• _WHAT YOU ARE ASKED TO DO_:
Locate every line in the records that contains the word "collection" and copy each of those lines.

------------------------------------------------------------------------

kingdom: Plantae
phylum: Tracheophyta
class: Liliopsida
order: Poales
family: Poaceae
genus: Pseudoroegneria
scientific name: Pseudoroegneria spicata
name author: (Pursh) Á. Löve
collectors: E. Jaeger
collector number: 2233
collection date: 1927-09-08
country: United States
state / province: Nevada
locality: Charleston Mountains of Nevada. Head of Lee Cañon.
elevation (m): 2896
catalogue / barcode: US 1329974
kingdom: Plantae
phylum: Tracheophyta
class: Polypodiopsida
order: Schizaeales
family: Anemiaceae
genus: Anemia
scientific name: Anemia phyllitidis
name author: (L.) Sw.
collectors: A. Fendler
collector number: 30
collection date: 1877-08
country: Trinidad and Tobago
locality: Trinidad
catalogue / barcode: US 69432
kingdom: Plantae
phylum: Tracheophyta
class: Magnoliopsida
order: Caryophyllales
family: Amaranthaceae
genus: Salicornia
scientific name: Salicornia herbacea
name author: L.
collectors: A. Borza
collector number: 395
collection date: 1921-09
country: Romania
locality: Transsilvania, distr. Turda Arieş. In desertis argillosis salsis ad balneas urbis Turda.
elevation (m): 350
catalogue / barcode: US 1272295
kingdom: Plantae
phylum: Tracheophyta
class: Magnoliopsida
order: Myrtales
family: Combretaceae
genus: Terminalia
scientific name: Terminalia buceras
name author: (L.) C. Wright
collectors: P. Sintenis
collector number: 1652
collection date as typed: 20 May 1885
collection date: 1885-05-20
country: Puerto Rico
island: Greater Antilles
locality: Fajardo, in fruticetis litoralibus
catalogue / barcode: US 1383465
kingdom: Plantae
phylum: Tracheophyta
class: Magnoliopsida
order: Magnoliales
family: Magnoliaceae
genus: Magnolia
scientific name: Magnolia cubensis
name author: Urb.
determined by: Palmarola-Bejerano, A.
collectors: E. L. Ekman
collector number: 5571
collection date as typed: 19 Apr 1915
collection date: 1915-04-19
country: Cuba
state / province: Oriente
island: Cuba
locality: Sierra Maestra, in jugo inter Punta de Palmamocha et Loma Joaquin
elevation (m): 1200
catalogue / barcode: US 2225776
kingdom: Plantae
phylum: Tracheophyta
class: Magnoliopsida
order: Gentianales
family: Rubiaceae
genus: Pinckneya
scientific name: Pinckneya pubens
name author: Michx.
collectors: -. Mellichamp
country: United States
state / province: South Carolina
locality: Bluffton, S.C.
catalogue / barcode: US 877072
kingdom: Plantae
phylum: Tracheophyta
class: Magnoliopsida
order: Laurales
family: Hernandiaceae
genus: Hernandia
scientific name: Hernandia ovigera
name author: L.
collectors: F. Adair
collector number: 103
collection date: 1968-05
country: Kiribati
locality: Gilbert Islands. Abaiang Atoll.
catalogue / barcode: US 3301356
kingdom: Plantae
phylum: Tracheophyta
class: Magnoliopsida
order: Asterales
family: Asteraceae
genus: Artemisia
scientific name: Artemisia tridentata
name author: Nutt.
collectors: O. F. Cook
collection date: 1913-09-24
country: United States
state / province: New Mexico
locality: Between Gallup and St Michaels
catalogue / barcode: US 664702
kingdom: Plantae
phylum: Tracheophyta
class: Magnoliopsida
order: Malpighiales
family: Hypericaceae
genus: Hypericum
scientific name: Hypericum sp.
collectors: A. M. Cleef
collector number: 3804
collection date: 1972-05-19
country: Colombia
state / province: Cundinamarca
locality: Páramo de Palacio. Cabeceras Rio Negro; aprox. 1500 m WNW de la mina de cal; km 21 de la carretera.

------------------------------------------------------------------------

• _COMPLETED TASK_:
collection date: 1927-09-08
collection date: 1877-08
collection date: 1921-09
collection date as typed: 20 May 1885
collection date: 1885-05-20
collection date as typed: 19 Apr 1915
collection date: 1915-04-19
collection date: 1968-05
collection date: 1913-09-24
collection date: 1972-05-19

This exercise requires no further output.